# Work to be completed:
Continue the forum thread about building a distributed key-value store on Raft in Go from the point where it stops.

[HN Gopher] Implementing a distributed key-value store on top of...
___________________________________________________________________
Implementing a distributed key-value store on top of implementing
Raft in Go
Author : simjue
Score : 219 points
Date : 2023-05-25 13:26 UTC (9 hours ago)
(HTM) web link (notes.eatonphil.com)
(TXT) w3m dump (notes.eatonphil.com)
| didip wrote:
| Big fan of Phil!
|
| A lot of us tinkered like him, but very few came back and write
| the findings nicely in an easy to read form.
| eatonphil wrote:
| Glad to hear it! :)
| yi_xuan wrote:
| Recently, I have been watching the course MIT6.824. This article
| appeared very timely :)
|
| Here is another raft implementation in Go
| https://github.com/eliben/raft
| siftrics wrote:
| This is essentially do-it-yourself etcd.
|
| https://github.com/etcd-io/etcd
| esafak wrote:
| And tidb
| moderation wrote:
| TIKV [0] is closer (written in Rust).
|
| 0. https://github.com/tikv/tikv
| bit_flipper wrote:
| Your note about encoding/gob being inefficient is somewhat
| accurate for how you're using it, but I want to talk a bit about
| how you could improve your use.

# Data extract:
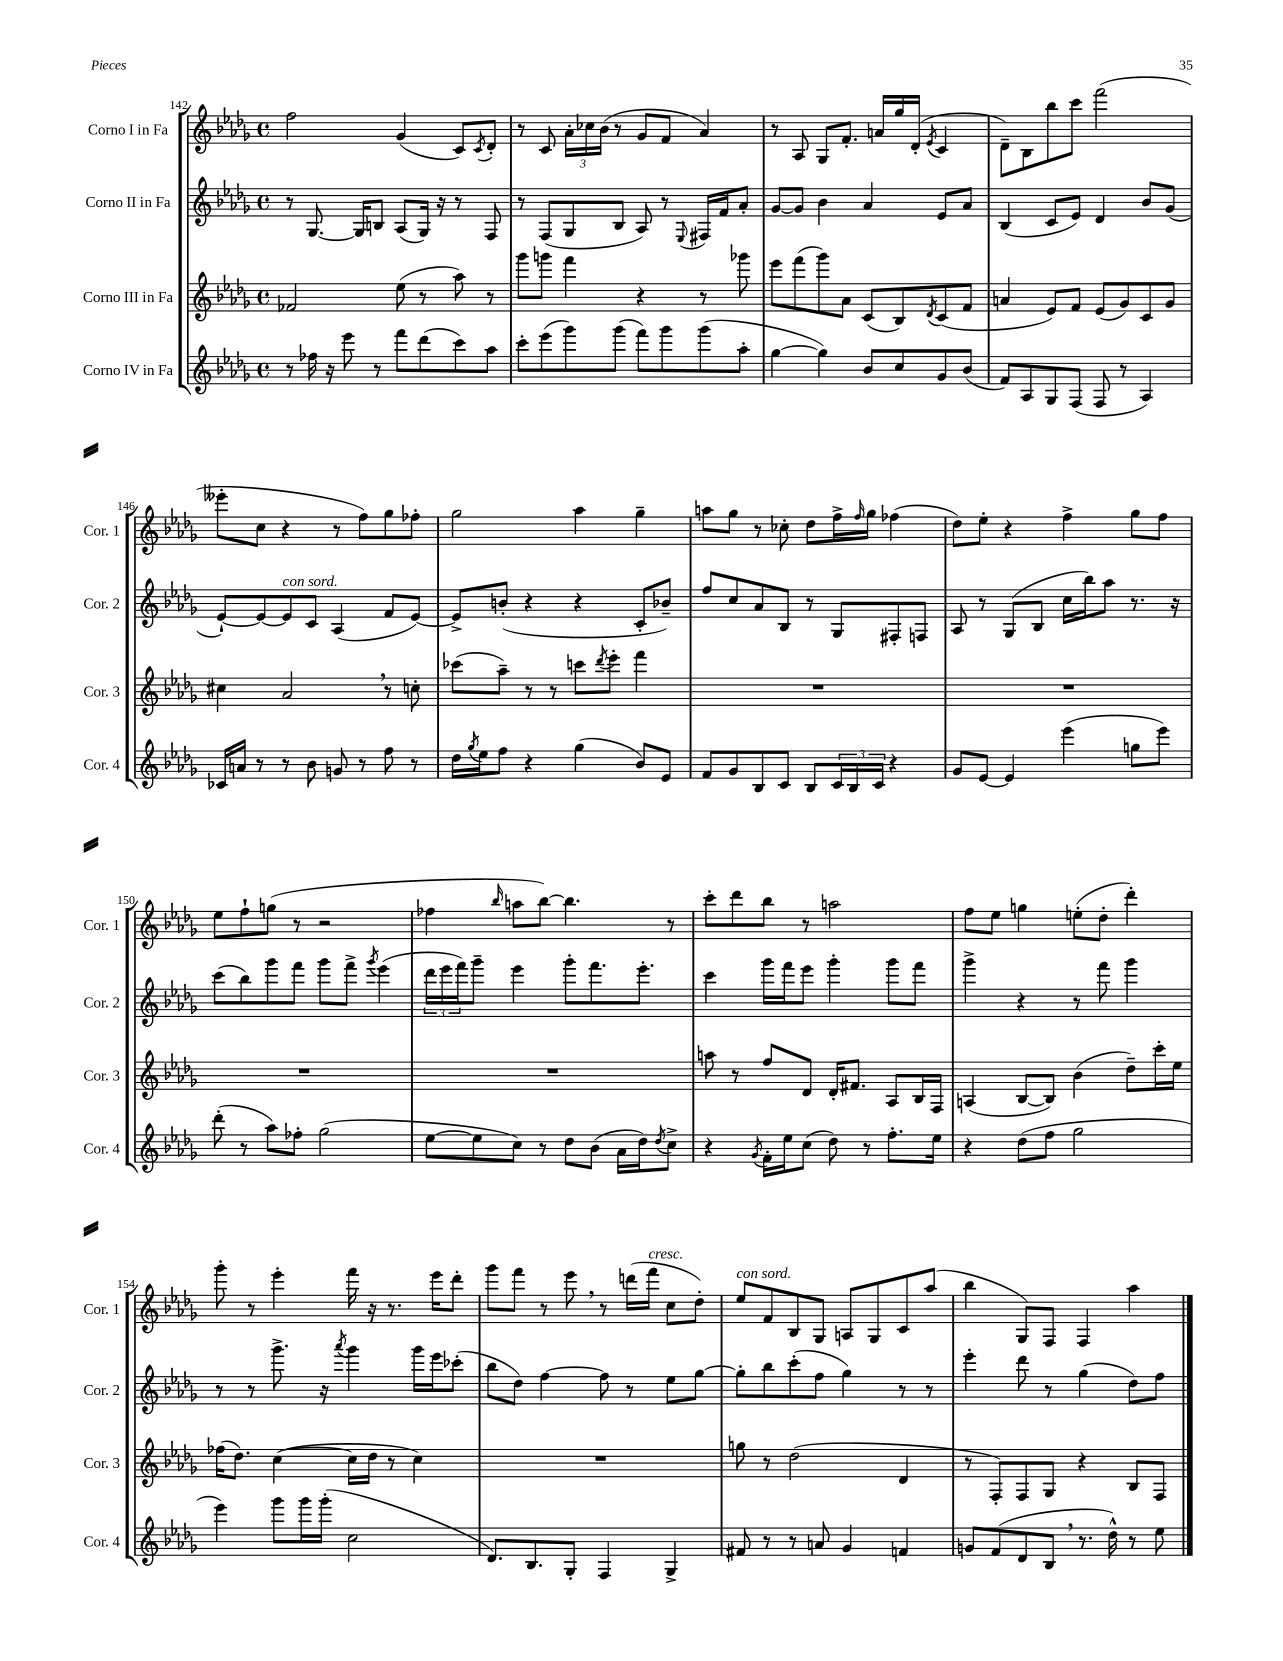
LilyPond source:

<<
\new StaffGroup <<
\new Staff = "s0" \with { instrumentName = "Corno I in Fa" shortInstrumentName = "Cor. 1" } {
    \clef treble \key des \major \defaultTimeSignature \time 4/4
    f''2 ges'4( c'8) \acciaccatura { c'8 } des'8-. |
    r8 c'8 \tuplet 3/2 { aes'16-. ces''16 bes'16( } r8 ges'8 f'8 aes'4) |
    r8 aes8 ges8 f'8.-. a'16 ges''16 des'16-.( \acciaccatura { ees'8 } c'4 |
    des'8--) bes8 bes''8 c'''8 f'''2( |
    eeses'''8-. c''8 r4 r8 f''8) ges''8 fes''8-. |
    ges''2 aes''4 ges''4-- |
    a''8 ges''8 r8 ces''8-. des''8 f''16-> \grace { f''16 } ges''16 fes''4( |
    des''8) ees''8-. r4 f''4-> ges''8 f''8 |
    ees''8 f''8-! g''8( r8 r2 |
    fes''4 \grace { bes''16 } a''8 bes''8~) bes''4. r8 |
    c'''8-. des'''8 bes''8 r8 a''2 |
    f''8 ees''8 g''4 e''8-.( des''8-. des'''4-.) |
    ges'''8-. r8 ees'''4-. f'''16 r16 r8. ees'''16 des'''8-. |
    ges'''8 f'''8 r8 ees'''8 \breathe r8 d'''16( f'''16^\markup { \italic "cresc." } c''8 des''8-.) |
    ees''8^\markup { \italic "con sord." } f'8 bes8 ges8 a8 ges8 c'8 aes''8( |
    bes''4 ges8) f8 f4 aes''4 \bar "|." |
}
\new Staff = "s1" \with { instrumentName = "Corno II in Fa" shortInstrumentName = "Cor. 2" } {
    \clef treble \key des \major \defaultTimeSignature \time 4/4
    r8 ges8.~ ges16 b8 aes8( ges16) r16 r8 f8 |
    r8 f8( ges8 bes8 aes8) r8 \appoggiatura { ees8 } fis16 f'16 aes'8-. |
    ges'8~ ges'8 bes'4 aes'4 ees'8 aes'8 |
    bes4( c'8 ees'8) des'4 bes'8 ges'8( |
    ees'8~-!) ees'8~ ees'8^\markup { \italic "con sord." } c'8 aes4( f'8 ees'8~) |
    ees'8-> b'8-.( r4 r4 c'8-. bes'8--) |
    f''8 c''8 aes'8 bes8 r8 ges8 fis8-. f8 |
    aes8 r8 ges8( bes8 c''16 bes''16) aes''8 r8. r16 |
    c'''8( bes''8) ges'''8 f'''8 ges'''8 f'''8-> \acciaccatura { ges'''8 } ees'''4( |
    \tuplet 3/2 { des'''16 ees'''16 f'''16) } ges'''8-- ees'''4 ges'''8-. f'''8. ees'''8.-. |
    c'''4 ges'''16 f'''16 ees'''8 ges'''4-. ges'''8 f'''8 |
    ges'''4-> r4 r8 f'''8 ges'''4 |
    r8 r8 ges'''8.-> r16 \acciaccatura { aes'''8 } ges'''4 ges'''16 ees'''16 ces'''8-.( |
    bes''8 des''8) f''4~ f''8 r8 ees''8 ges''8~ |
    ges''8-. bes''8 c'''8-.( f''8 ges''4) r8 r8 |
    ees'''4-. des'''8 r8 ges''4( des''8) f''8 \bar "|." |
}
\new Staff = "s2" \with { instrumentName = "Corno III in Fa" shortInstrumentName = "Cor. 3" } {
    \clef treble \key des \major \defaultTimeSignature \time 4/4
    fes'2 ees''8( r8 aes''8) r8 |
    ges'''8 g'''8 f'''4 r4 r8 ges'''8 |
    ees'''8 f'''8( ges'''8) aes'8 c'8( bes8) \acciaccatura { des'8 } c'8( f'8 |
    a'4 ees'8) f'8 ees'8( ges'8) c'8 ges'8 |
    cis''4 aes'2 \breathe r8 c''8-. |
    ces'''8( aes''8--) r8 r8 c'''8 \acciaccatura { des'''8 } ees'''8-. f'''4 |
    R1 |
    R1 |
    R1 |
    R1 |
    a''8 r8 f''8 des'8 des'16-. fis'8. aes8 bes16 f16 |
    a4( bes8~ bes8) bes'4( des''8--) c'''16-. ees''16 |
    fes''16( des''8.) c''4~( c''16 des''16 r8 c''4) |
    R1 |
    g''8 r8 des''2( des'4 |
    r8 f8-.) f8 ges8 r4 bes8 f8 \bar "|." |
}
\new Staff = "s3" \with { instrumentName = "Corno IV in Fa" shortInstrumentName = "Cor. 4" } {
    \clef treble \key des \major \defaultTimeSignature \time 4/4
    r8 fes''16 r16 ees'''8 r8 f'''8 des'''8( c'''8) aes''8 |
    c'''8-. ees'''8( ges'''8) ges'''8( f'''8) ges'''8 ges'''8( aes''8-. |
    ges''4~ ges''4) bes'8 c''8 ges'8 bes'8( |
    f'8) aes8 ges8 f8( f8 r8 aes4) |
    ces'16 a'16 r8 r8 bes'8 g'8 r8 f''8 r8 |
    des''16 \acciaccatura { ges''8 } ees''16 f''8 r4 ges''4( bes'8) ees'8 |
    f'8 ges'8 bes8 c'8 bes8 \tuplet 3/2 { c'16 bes16 c'16 } r4 |
    ges'8 ees'8~ ees'4 ees'''4( g''8 ees'''8) |
    des'''8-.( r8 aes''8) fes''8-. ges''2( |
    ees''8~ ees''8 c''8) r8 des''8 bes'8( aes'16 des''16) \acciaccatura { des''8 } c''8-> |
    r4 \acciaccatura { ges'8 } f'16-. ees''16 c''8( des''8) r8 f''8.-. ees''16 |
    r4 des''8( f''8 ges''2 |
    ees'''4) ges'''8 ges'''16 ges'''16-.( c''2 |
    des'8.) bes8. ges8-. f4 ges4-> |
    fis'8 r8 r8 a'8 ges'4 f'4 |
    g'8 f'8( des'8 bes8 \breathe r8. des''16-^) r8 ees''8 \bar "|." |
}
>>
>>
\layout { \context { \Score currentBarNumber = #142 } }
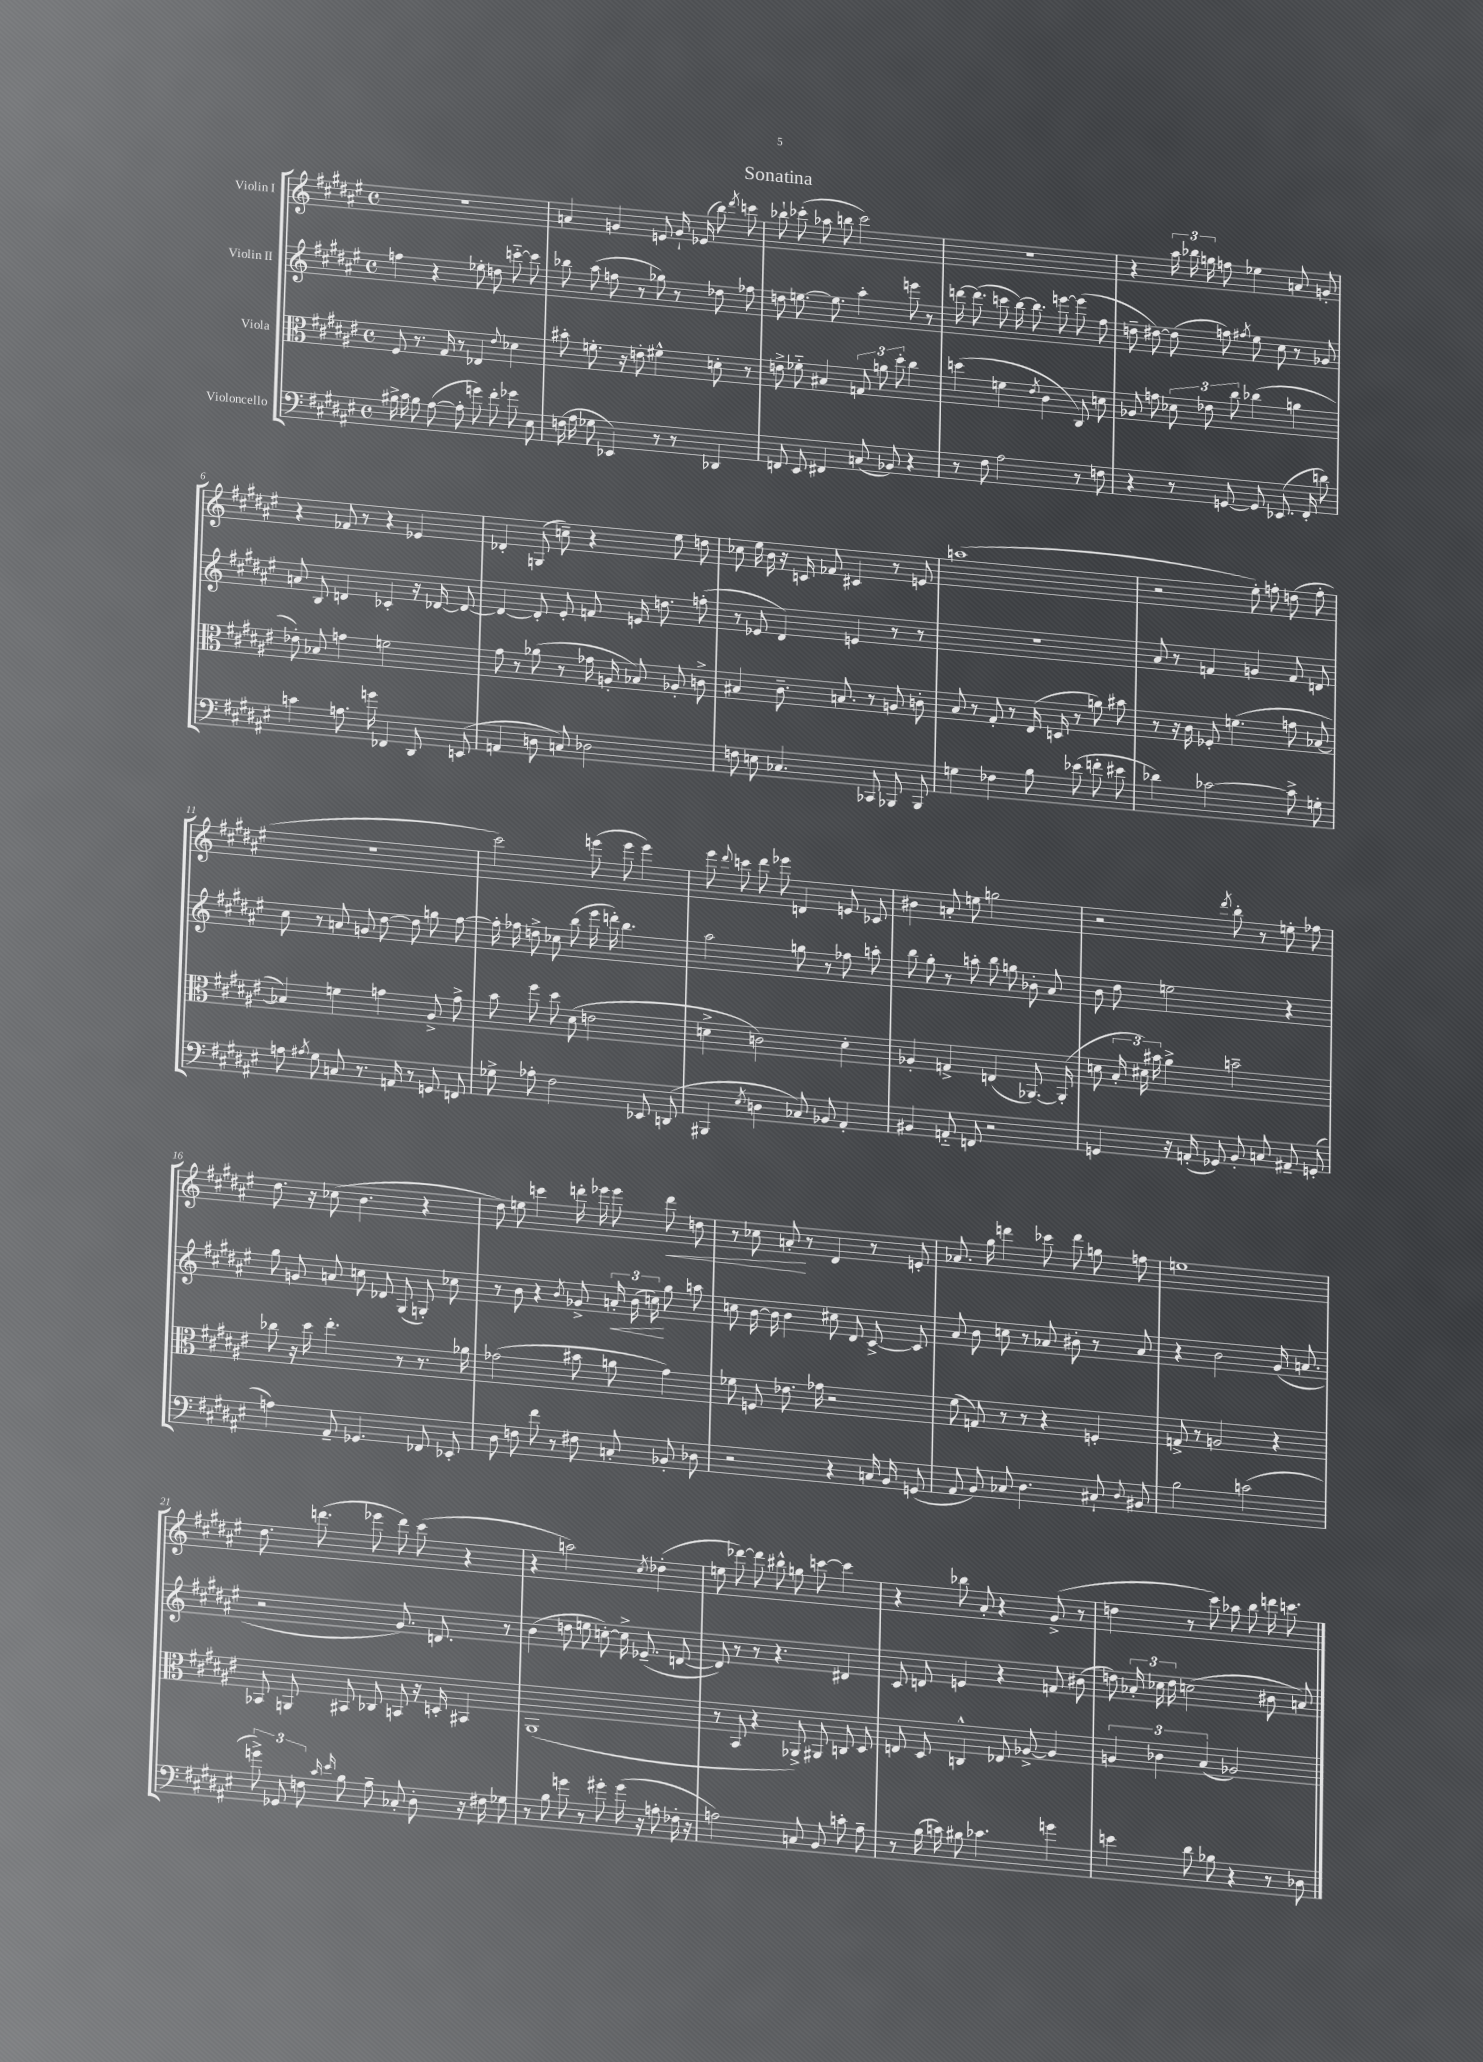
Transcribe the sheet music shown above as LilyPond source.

\header { title = "Sonatina" }
<<
\new StaffGroup <<
\new Staff = "s0" \with { instrumentName = "Violin I" } {
    \clef treble \key fis \major \defaultTimeSignature \time 4/4
    \autoBeamOff R1 |
    a'4 g'4 e'8 g'16-! ees'16( b''8) \acciaccatura { dis'''8 } c'''8 |
    bes''8-! ces'''8-.( aes''8 b''8 ces'''2) |
    r1 |
    r4 \tuplet 3/2 { ais''16 bes''16 g''16 } f''8 ees''4 a'8 g'8-. |
    r4 fes'8 r8 r4 ees'4 |
    des'4-. g8( c''8--) r4 eis''8 d''8 |
    ces''8 eis''16 b'16 r16 c'16 fes'8 cis'4 r8 e'8 |
    a''1( |
    r2 eis''8-.) f''8-. d''8( f''8-. |
    R1 |
    cis'''2) e'''8( e'''8 e'''4) |
    eis'''8 \appoggiatura { dis'''8 } c'''8 dis'''8 ees'''8 d'4 e'8 ces'8 |
    bis'4 a'8-. e''8 g''2 |
    r2 \acciaccatura { dis'''8 } b''8-. r8 e''8-. fes''8 |
    dis''8. r16 ces''8( b'4. r4 |
    dis''8) e''8 c'''4 d'''16-. ees'''16 ees'''8 d'''8\< d''8 |
    r8 ces''8 a'8-.\! r8 dis'4 r8 e'8-. |
    aes'8. gis''16 d'''4 ces'''8 d'''8 g''8 f''8 |
    e''1 |
    dis''8. d'''8.( ees'''8 d'''8) cis'''8( r4 |
    r4 a''2) \acciaccatura { cis''8 } des''4-.( |
    e''8 des'''8~) des'''8 bis''8-^ g''8 c'''8~ c'''4 |
    r4 bes''8 ais'8-. r4 gis'8->( r8 |
    d''4 r8 cis'''8) aes''8 b''8 d'''16 c'''8. \bar "|." |
}
\new Staff = "s1" \with { instrumentName = "Violin II" } {
    \clef treble \key fis \major \defaultTimeSignature \time 4/4
    \autoBeamOff f''4 r4 ees''8-. d''8 c'''8~-_ c'''8 |
    bes''8 ais''8( f''8 r8 ges''8) r8 des''8 fes''8 |
    d''8 e''8.~ e''8. ais''4-. e'''8 r8 |
    d'''16~ d'''8.( c'''8 b''16~) b''8. e'''8~ e'''8( fis''8 |
    d''8-- dis''8~) dis''8( f''8) \acciaccatura { fis''8 } eis''8 cis''8 r8 ges'8 |
    a'8 b8 d'4 ces'4-. r16 des'16~ des'8~ |
    des'4~ des'8-. eis'8-. f'8 e'16 d''8. f''8-.( |
    r8 ees'8 dis'4) e'4 r8 r8 |
    R1 |
    ais'8 r8 f'4 g'4 f'8 d'8 |
    cis''8 r8 a'8 g'8 dis''8~ dis''8 g''8 fis''8~ |
    fis''16-. fes''16 d''8-> ces''8 b''8( eis'''16 d'''16-.) b''4. |
    ais''2 g''8 r8 fes''8 a''8-. |
    b''8 gis''8-. r8 a''8-. b''8 g''8 bes'8-. ais'8 |
    b'8 dis''8 e''2 r4 |
    gis''8 g'8 a'8 c''8 des'8 gis8( g8-.) ces''8 |
    r8 b'8 r4 \acciaccatura { b'8 } ges'8-> \tuplet 3/2 { a'16-.\< b'16( c''16\!) } gis''8 a''8 |
    c''8 b'16~ b'16 b'4 cis''8 dis'8 cis'8~-> cis'8 |
    ais'8 b'8 c''8 r8 aes'8 bis'8-. r8 aes'8 |
    r4 b'2 gis'16( a'8. |
    r2 gis'8.) d'8. r8 |
    b'4( d''8 e''8 c''8~-.) c''16-> ees'8.--( d'8~ |
    d'8) r8 r8 r4. dis'4 |
    cis'8 d'8 e'4 r4 f'8 bis'8( |
    d''8) \tuplet 3/2 { aes'16-. ces''16 d''16 } c''2( bis'8 a'8) \bar "|." |
}
\new Staff = "s2" \with { instrumentName = "Viola" } {
    \clef alto \key fis \major \defaultTimeSignature \time 4/4
    \autoBeamOff fis8 r8. gis16 r8 ees4 \appoggiatura { eis'8 } des'4 |
    bis'8-. f'8.-. r16 e'8-. fis'4-^ d'8-. r8 |
    e'8-> fes'8-_ bis4 \tuplet 3/2 { g8 a'8 dis''8-. } cis''4 |
    d''4( f'4 \acciaccatura { eis'8 } cis'4 cis8) d'8 |
    aes8 g'8 \tuplet 3/2 { des'8 ees'8 cis''8 } ces''4( a'4 |
    ees'8-.) bes8 g'4 f'2 |
    gis'8 r8 aes'8( r8 ges'16 a16-. bes8) aes8-. c'8-> |
    bis4 cis'8.-- b8. r8 a8 c'8-. |
    b8 r8 gis8-. r8 eis16( d16 r8 a'8) bis'8 |
    r8 r16 cis'16 fes8-. f'4.( g'8 bes8~ |
    bes4) f'4 g'4 ais8-> g'8-> |
    b'8 fis''8 dis''8 dis'8( e'2 |
    d'4-> c'2) d'4-. |
    aes4-. g4-> e4( aes,8.~) aes,16-.( |
    d'8 \tuplet 3/2 { b16-. dis'16) bis'16 } ais'4-> b'2-- |
    ces''8 r16 dis''16 eis''4.-. r8 r8. aes'16 |
    ges'2( bis'8 a'8 ges'4) |
    fes'8 f8 ees'8. ges'16 r2 |
    fis'8( g8) r8 r8 r4 f4-. |
    g8-> r8 a2 r4 |
    bes,8 a,8 bis,8 ces8 b,8 r16 d16-. bis,4 |
    ais,1( |
    r8 b,8 r4 aes,8->) ais,8 c8 dis8 |
    e8 dis8 c4-^ ees8 aes8~-> aes4 |
    \tuplet 3/2 { a4 ces'4 b4( } aes2) \bar "|." |
}
\new Staff = "s3" \with { instrumentName = "Violoncello" } {
    \clef bass \key fis \major \defaultTimeSignature \time 4/4
    \autoBeamOff bis16-> cis'16 bis8 ais8~( ais8-. g'8) fis'8-. ges'8 eis8 |
    f16( ais16 ges8 ees,4) r8 r8 des,4 |
    f,8 eis,8 fis,4 c8( bes,8) r4 |
    r8 fis8 ais2 r8 f8 |
    r4 r8 g,8~ g,8 ees,8.( fis,16-. d'8) |
    c'4 a8. g'16 fes,4 dis,8 e,8( |
    a,4 d8 c8) des2 |
    f8 e8 ces4. ces,8 bes,,8 bes,,8 |
    g4 fes4 b8 ees'8( f'8-. eis'8 |
    des'4) ces'2~ ces'8-> g8-. |
    a8 \acciaccatura { ais8 } gis8 c8 r8. a,16 r8 g,8 f,8 |
    ges8-> aes8-. fis2 ees,8 d,8( |
    bis,,4 \acciaccatura { eis8 } d4 ces8) bes,8 ais,4-. |
    bis,4 a,8-_ f,8 r2 |
    g,4 r16 a,16-.( ges,8) b,8-. c8 ais,8-- g,8-.( |
    a4) ais,8-- ges,4. fes,8 ees,8-. |
    dis8 f8 fis'8 r8 fis8 c8-. bes,8-. des8 |
    r2 r4 c16 b,16 g,8( |
    ais,8 b,8) ces8 dis4. cis8-! \appoggiatura { dis8 } bis,8 |
    b2 c'2( |
    \tuplet 3/2 { g'8->) ges,8 f8 } \grace { cis'16 eis'16 } b8 ais8-- ces8-. dis8-. r16 fis16 ges8 |
    r8 b8 g'8 r8 gis'8-. gis'16( r16 a8-. fes16-. r16 |
    a2) c8 b,8 c'8-. a8-- |
    r8 b16( c'16) bis8 ces'4. g'4 |
    e'4 dis'8 bes8 r4 r8 des8 \bar "|." |
}
>>
>>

# Expected answer:
|
| encoding/gob is intended for streams, not stateless
| marshals/unmarshals. The first thing that is sent over the stream
| is the type information the receiver should expect, that's why
| your payload was so large. After the first type is received,
| subsequent messages are much smaller. You can see this by
| extending your example to do multiple writes; each write after
| the first is only 10 bytes: https://play.golang.com/p/Po_iaXrTUER
|
| You have to plan differently, but you could get large
| improvements to transmission sizes by changing to append only
| files and creating the gob encoder once per file. If you find
| you're creating a gob encoder/decoder very often, that's a
| telltale sign you're not using it as intended.
| eatonphil wrote:
| Another thing I glossed over (unintentionally) is that I only
| started limiting batch size after I switched to the custom
| encoder. So persist() being a function of length wouldn't be
| quite true anymore.
|
| However, I still keep seeing encoding/gob high up in the
| profiler taking a lot of time doing reflection during RPC
| calls.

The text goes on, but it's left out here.